_EXERCISE DESCRIPTION_. Tally the lines in the entries where the string "famille" appears, and write only the total.

◇ ◇ ◇ ◇ ◇ ◇ ◇

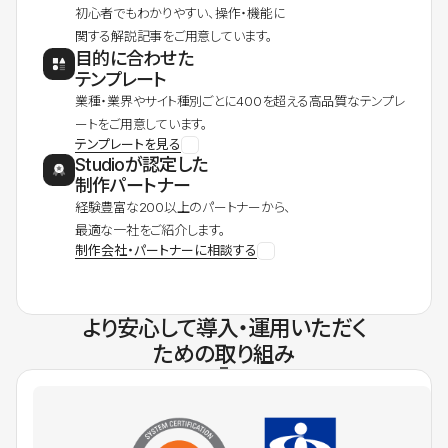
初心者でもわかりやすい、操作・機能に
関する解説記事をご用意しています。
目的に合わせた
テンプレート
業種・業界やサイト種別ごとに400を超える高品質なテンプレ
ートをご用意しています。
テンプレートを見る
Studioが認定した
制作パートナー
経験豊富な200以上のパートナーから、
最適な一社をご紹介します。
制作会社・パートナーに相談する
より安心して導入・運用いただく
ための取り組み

◇ ◇ ◇ ◇ ◇ ◇ ◇

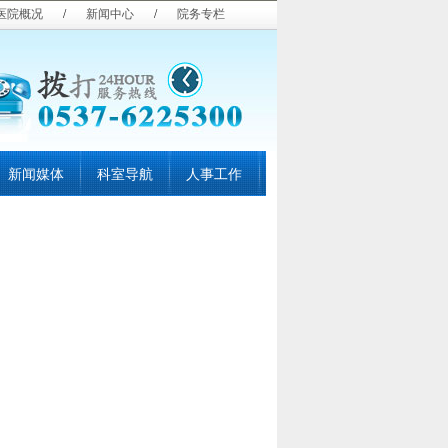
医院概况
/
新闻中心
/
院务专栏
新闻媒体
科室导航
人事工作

◇ ◇ ◇ ◇ ◇ ◇ ◇

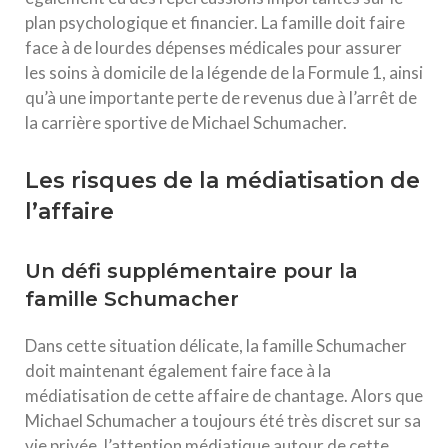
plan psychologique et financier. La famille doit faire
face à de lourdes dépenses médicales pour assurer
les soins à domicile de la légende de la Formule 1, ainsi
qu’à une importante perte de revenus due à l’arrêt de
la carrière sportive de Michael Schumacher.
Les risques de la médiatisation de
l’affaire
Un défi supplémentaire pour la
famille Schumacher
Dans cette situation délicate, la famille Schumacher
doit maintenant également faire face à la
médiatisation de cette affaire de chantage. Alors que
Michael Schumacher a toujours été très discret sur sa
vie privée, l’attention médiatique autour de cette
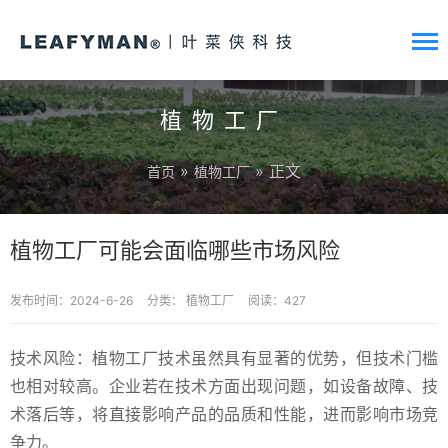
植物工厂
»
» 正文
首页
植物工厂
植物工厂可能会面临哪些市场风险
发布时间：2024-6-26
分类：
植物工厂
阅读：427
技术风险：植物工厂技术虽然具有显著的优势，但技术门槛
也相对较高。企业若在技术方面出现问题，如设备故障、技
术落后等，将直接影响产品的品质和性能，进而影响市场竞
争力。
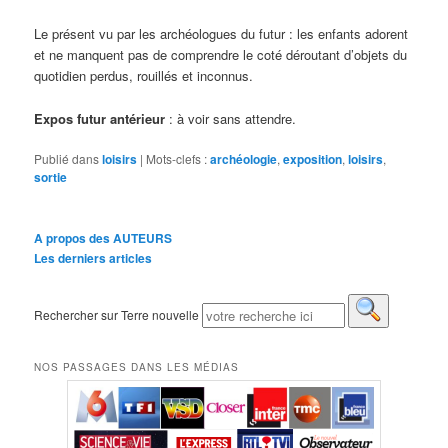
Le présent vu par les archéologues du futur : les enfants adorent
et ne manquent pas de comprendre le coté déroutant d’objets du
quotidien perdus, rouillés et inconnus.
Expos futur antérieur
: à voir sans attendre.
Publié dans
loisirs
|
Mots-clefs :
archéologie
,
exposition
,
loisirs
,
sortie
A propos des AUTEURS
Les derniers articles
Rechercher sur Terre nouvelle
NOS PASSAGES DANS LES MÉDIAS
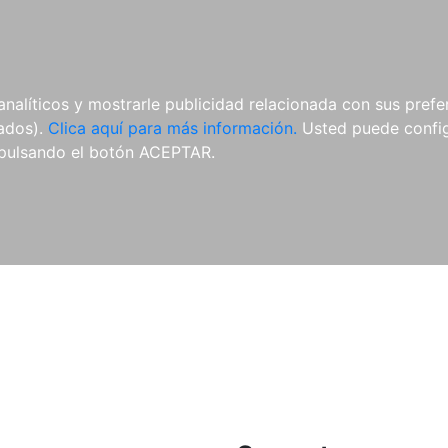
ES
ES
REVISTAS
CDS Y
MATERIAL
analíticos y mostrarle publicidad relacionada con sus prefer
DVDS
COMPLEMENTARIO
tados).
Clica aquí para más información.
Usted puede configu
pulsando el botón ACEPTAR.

◇ ◇ ◇ ◇ ◇ ◇ ◇

_RESPONSE AREA_. 3